Years Ago
Today is Friday, April 9, the 99th day of 2010. There are 266 days left in the year.
ASSOCIATED PRESS
On this date in:
1682: French explorer Robert de La Salle claims the Mississippi River Basin for France.
1865: Confederate Gen. Robert E. Lee surrenders his army to Union Gen. Ulysses S. Grant at Appomattox Court House in Virginia.
1939: Singer Marian Anderson performs a concert at the Lincoln Memorial in Washington, D.C., after she is denied the use of Constitution Hall by the Daughters of the American Revolution.
1940: During World War II, Germany invades Denmark and Norway.
1942: American and Philippine defenders on Bataan capitulate to Japanese forces; the surrender is followed by the notorious Bataan Death March which claims thousands of lives.
1959: American architect Frank Lloyd Wright dies in Phoenix, Ariz., at age 91.
NASA announces the selection of America’s first seven astronauts: Scott Carpenter, Gordon Cooper, John Glenn, Gus Grissom, Wally Schirra, Alan Shepard and Donald Slayton.
1960: The Boston Celtics win the NBA Finals for the second year in a row by defeating the St. Louis Hawks 122-103.
1965: The newly built Astrodome in Houston features its first baseball game, an exhibition in which the Astros beat the New York Yankees, 2-1.
1983: The space shuttle Challenger ends its first mission with a safe landing at Edwards Air Force Base in California.
VINDICATOR FILES
1985: Youngstown district highway crews are caught off guard by an early spring snow storm that dumps up to 5 inches of snow on area roads.

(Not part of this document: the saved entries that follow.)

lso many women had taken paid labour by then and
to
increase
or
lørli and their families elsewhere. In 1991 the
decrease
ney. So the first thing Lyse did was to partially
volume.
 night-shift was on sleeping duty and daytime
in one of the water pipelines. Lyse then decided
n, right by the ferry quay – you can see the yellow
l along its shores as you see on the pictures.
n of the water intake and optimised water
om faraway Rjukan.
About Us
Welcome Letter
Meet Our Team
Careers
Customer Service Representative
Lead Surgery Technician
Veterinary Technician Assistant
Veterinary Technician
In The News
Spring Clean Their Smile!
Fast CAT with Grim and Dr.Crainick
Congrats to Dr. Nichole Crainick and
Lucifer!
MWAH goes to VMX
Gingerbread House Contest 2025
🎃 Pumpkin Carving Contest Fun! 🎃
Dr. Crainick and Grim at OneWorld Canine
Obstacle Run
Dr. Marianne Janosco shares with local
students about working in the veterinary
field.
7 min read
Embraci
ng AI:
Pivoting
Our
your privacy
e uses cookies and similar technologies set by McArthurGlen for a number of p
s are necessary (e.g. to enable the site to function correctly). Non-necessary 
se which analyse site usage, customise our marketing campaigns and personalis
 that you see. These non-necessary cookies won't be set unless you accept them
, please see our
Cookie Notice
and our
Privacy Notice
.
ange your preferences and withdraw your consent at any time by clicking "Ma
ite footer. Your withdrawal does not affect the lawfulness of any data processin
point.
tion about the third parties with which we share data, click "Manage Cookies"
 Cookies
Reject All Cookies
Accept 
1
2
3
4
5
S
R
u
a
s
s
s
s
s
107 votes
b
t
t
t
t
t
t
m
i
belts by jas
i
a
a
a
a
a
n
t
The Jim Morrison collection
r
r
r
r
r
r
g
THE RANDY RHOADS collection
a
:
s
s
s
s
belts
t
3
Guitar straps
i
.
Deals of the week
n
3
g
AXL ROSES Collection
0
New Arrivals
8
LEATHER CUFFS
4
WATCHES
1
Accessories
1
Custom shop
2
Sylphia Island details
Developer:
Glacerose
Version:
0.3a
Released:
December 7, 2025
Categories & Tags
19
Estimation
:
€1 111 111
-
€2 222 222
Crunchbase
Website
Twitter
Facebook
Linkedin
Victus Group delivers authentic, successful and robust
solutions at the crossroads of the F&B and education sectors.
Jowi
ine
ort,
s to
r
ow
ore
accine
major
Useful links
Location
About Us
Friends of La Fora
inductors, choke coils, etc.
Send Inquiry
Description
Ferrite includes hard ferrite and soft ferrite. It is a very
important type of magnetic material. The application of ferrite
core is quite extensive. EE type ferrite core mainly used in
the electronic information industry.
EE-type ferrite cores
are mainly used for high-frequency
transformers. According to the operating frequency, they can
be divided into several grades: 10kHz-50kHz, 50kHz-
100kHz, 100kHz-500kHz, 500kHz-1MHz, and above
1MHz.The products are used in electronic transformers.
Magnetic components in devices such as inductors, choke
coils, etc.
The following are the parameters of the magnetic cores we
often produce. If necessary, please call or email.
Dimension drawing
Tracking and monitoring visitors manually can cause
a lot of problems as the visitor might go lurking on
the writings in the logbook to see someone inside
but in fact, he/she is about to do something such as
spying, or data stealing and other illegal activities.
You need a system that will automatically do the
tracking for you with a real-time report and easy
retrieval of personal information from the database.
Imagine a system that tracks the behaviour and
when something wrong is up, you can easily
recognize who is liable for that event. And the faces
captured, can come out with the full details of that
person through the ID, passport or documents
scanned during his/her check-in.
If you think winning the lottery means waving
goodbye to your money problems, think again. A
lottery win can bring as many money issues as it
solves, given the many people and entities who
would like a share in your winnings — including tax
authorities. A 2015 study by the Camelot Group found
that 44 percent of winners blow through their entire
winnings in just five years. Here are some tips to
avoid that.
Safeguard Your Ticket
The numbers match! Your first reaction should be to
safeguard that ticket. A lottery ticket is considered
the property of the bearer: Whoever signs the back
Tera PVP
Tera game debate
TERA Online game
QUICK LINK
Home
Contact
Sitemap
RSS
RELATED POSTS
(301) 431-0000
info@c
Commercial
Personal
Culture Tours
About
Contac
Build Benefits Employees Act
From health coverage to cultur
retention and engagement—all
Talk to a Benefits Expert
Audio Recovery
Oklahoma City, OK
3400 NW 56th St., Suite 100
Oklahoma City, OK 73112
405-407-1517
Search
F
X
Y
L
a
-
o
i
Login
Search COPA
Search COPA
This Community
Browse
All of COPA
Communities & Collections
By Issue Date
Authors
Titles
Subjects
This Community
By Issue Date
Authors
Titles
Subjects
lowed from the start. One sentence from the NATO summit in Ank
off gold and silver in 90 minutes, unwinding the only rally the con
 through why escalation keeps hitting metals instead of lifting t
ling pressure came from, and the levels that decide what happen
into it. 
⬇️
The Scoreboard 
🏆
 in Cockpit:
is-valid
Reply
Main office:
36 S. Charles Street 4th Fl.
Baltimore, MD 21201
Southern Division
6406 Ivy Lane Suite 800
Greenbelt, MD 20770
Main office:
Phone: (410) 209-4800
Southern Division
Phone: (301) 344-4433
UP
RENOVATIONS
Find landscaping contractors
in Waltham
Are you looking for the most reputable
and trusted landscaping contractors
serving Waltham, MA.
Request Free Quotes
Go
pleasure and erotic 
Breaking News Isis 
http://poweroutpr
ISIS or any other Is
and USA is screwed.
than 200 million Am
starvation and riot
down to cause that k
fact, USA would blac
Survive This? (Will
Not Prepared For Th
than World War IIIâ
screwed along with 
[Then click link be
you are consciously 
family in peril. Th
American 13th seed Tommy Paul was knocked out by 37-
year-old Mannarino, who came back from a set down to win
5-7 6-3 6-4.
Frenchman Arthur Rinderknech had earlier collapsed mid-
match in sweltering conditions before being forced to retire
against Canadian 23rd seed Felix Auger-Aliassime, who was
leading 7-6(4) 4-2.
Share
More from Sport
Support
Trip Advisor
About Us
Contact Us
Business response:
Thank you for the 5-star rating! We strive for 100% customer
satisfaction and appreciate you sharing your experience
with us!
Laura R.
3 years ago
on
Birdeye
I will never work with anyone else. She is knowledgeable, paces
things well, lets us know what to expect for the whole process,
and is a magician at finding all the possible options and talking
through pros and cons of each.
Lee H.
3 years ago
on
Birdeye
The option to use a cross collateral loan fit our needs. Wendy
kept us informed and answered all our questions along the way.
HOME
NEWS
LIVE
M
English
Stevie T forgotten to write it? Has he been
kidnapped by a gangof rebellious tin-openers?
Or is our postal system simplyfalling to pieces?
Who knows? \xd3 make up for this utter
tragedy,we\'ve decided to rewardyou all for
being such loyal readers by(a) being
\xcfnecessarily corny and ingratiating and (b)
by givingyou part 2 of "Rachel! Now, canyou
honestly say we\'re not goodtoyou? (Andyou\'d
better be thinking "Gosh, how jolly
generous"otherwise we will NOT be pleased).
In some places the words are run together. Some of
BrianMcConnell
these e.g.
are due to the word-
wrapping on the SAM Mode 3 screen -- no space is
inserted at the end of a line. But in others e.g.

A Pennsylvania Lotto ticket worth nearly $5.6 million becomes worthless as a year passes without the winner claiming the prize, the largest uncollected jackpot ever in the country.
The Citizens League of Greater Youngstown endorses Mayor Patrick Ungaro for re-election and the election of Atty. Edwin Romero, the deputy law director, for Youngstown Municipal Court judge.
1970: George McCuskey, president of Youngstown Sheet & Tube Co., says the company “does not plan to shut down any of its Youngstown district facilities and is not about to start a wholesale firing of people.”
Gov. James A. Rhodes tells 200 Republican precinct committee members at a breakfast at Hotel Ohio that he will ask the Ohio Controlling Board to release $250,000 to fight air pollution in the Youngstown-Warren-Sharon area and three other Ohio regions.
The Rev. Burton Cantrell, Youngstown Area Council of Churches chaplain at Youngstown State University, resigns to accept the national directorship of SANE, a Washington-based peace organization.
1960: Ohio Parole Department officials open a probe into a parole payoff scandal in Trumbull County that allegedly involves at least one attorney and one employee of the parole department and involved payoffs ranging from $150 to $1,200.
Youngstown City Engineer J. Phillip Richley is interviewing four consulting engineers to discuss their proposals for preparing a master development plan for the Youngstown Municipal Airport.
Dorothy Goldstein, census crew leader in Youngstown, says one of the problems census takers are running into is women who are reluctant to give their ages. Age is an important part of the form because the information is used to plan aid for the aged.
1935: Youngstown police arrest 10 “bug men,” but they are small fry and the biggest number banks have not been touched in the raids.
Russell L. Harold, 27-year-old Youngstown bus driver, is acquitted of manslaughter by a jury of seven women and five men in the shooting death of Robert Bowen, 26, a rider with whom he fought over an unpaid fare.